__Selected excerpt__:
========================================

The proliferation of urban vehicles and the resultant traffic congestion have necessitated advanced predictive solutions within smart city frameworks, where artificial intelligence serves as the foundational technology for proactive transportation management. This article examines the integration of machine learning architectures, real-time data streams, and intelligent optimization systems for traffic congestion prediction in urban environments. The analysis encompasses supervised learning models including support vector machines and gradient boosting, alongside deep learning architectures such as long short-term memory networks, convolutional neural networks, graph convolutional networks, and transformer-based models that capture spatiotemporal dependencies inherent in traffic dynamics. Data acquisition mechanisms utilizing Internet of Things sensors, traffic cameras, GPS-enabled devices, and connected vehicle infrastructure provide the high-resolution inputs necessary for real-time analytics. Prediction mechanisms span short-term forecasting for immediate traffic signal adjustment and long-term prediction for urban planning, with reinforcement learning enabling adaptive signal control optimization. Major applications include adaptive traffic management systems, dynamic route guidance, and environmental impact reduction through congestion mitigation. The article concludes by identifying persistent challenges including data privacy vulnerabilities, model interpretability limitations, and scalability constraints, while emphasizing that hybrid architectures combining multiple AI paradigms offer the most promising trajectory for next-generation intelligent transportation systems.

========================================

__Extracted material__:
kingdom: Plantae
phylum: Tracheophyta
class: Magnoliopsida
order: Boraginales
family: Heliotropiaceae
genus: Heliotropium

========================================

__Activities__:
- A) In the traffic prediction text, what does the article say offers the most promising path for next-generation intelligent transportation systems?
- B) Condense the paragraph of the traffic prediction text that begins "The proliferation of urban vehicles" into a bulleted list of its main points.

__Results for each task__:
- A) Hybrid architectures that combine multiple AI paradigms.

- B)
- Growing numbers of urban vehicles and the resulting congestion call for predictive solutions in smart cities, with AI as the foundational technology for proactive transportation management.
- The article examines how machine learning, real-time data streams and intelligent optimization combine to predict urban traffic congestion.
- Models covered: supervised learning (support vector machines, gradient boosting) and deep learning (LSTM networks, CNNs, graph convolutional networks, transformers) that capture spatiotemporal dependencies.
- Data sources: IoT sensors, traffic cameras, GPS-enabled devices and connected vehicle infrastructure.
- Prediction ranges from short-term forecasting for signal adjustment to long-term forecasting for urban planning, with reinforcement learning for adaptive signal control.
- Applications: adaptive traffic management, dynamic route guidance and reduced environmental impact through less congestion.
- Challenges: data privacy, model interpretability and scalability. Hybrid architectures that combine multiple AI paradigms are the most promising direction.